- Pitcher
- Born: July 23, 1966 (age 59) Panama City, Panama
- Batted: RightThrew: Right

Professional debut
- CPBL: March 17, 1994, for the Mercuries Tigers
- KBO: April 7, 2002, for the Hanwha Eagles

Last appearance
- KBO: August 29, 2003, for the Hanwha Eagles
- CPBL: October 19, 2005, for the Sinon Bulls

CPBL statistics
- Win–loss record: 25–20
- Earned run average: 3.09
- Strikeouts: 265

KBO statistics
- Win–loss record: 9–12
- Earned run average: 3.63
- Strikeouts: 147
- Stats at Baseball Reference

Teams
- Mercuries Tigers (1994–1995); Taipei Gida (1997–1998); Hanwha Eagles (2002–2003); Sinon Bulls (2005);

Medals
Representing Panama
Men's Baseball
Baseball World Cup
| Silver medal – second place | 2003 Havana | Team |

= Len Picota =

Panamanian baseball player (born 1966)

Lenin Alberto Picota (born July 23, 1966) is a Panamanian former professional baseball pitcher. He played two seasons in the KBO League for the Hanwha Eagles, and five seasons in the Chinese Professional Baseball League (CPBL) for the Mercuries Tigers, Taipei Gida, Sinon Bulls. During his career, Picota has gone by multiple names, his full name (Lenin) as well as two shortened versions (Len or Leny).

==Playing career==
Picota — a 6 ft 1 in, 185 lb right-hander — was a starting pitching prospect in the St. Louis Cardinals farm system who got as high as Triple-A but never reached the major leagues. He was signed as a free agent on December 18, 1983.

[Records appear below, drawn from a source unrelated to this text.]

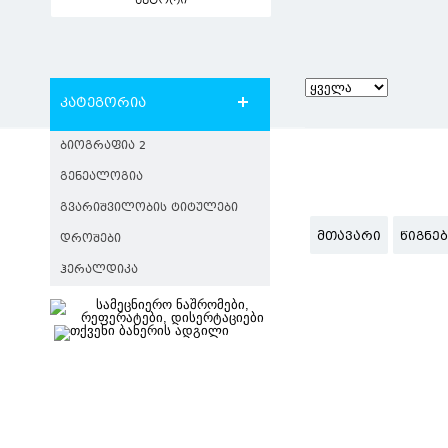
ავტორი
კატეგორია
ᲑᲘᲝᲒᲠᲐᲤᲘᲐ 2
ᲒᲔᲜᲔᲐᲚᲝᲒᲘᲐ
ᲒᲕᲐᲠᲘᲨᲕᲘᲚᲝᲑᲘᲡ ᲢᲘᲢᲣᲚᲔᲑᲘ
ᲛᲗᲐᲕᲐᲠᲘ
ᲬᲘᲒᲜᲔ
ᲓᲠᲝᲨᲔᲑᲘ
ᲰᲔᲠᲐᲚᲓᲘᲙᲐ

Perhaps his best season in the minors was 1986, with the Savannah Cardinals. That year, he went 6–2 with a 2.00 ERA in 85 innings. Although he walked 67 and struck out only 45, the fact that he gave up only 55 hits attributed to his success. The 1988 campaign was also a good season for Picota. With the St. Petersburg Cardinals, he went 11–10 with a 2.89 ERA in 143 innings. He only gave up 130 hits that year, but he only struck out 65 batters.

In 2006 Picota represented Panama in the World Baseball Classic. He had multiple stints in international baseball leagues, including the KBO League, Mexican League, and Chinese Professional Baseball League. He also played independent league baseball with the Nashua Pride.

In 2007, Picota pitched three innings in the Pan-American Games, striking out two batters and allowing two runs. Picota was signed by the Montreal Expos at one point in his career after playing foreign ball for seven years. He was released by the team before Opening Day.

==Coaching career==
Picota has managed extensively in Nicaragua, leading the Tigres de Chinandega to four consecutive finals appearances starting with the 2016–17 season, winning two titles. He also managed Tren del Norte and Gigantes de Rivas, as well as Dantos de Managua in the 2021 Germán Pomares Championship. He managed Indios del Bóer for the 2025 Pomares season, as well as for the 2025-26 winter league season.

He served as the manager for the Saraperos de Saltillo of the Mexican League for the 2018 and 2019 seasons.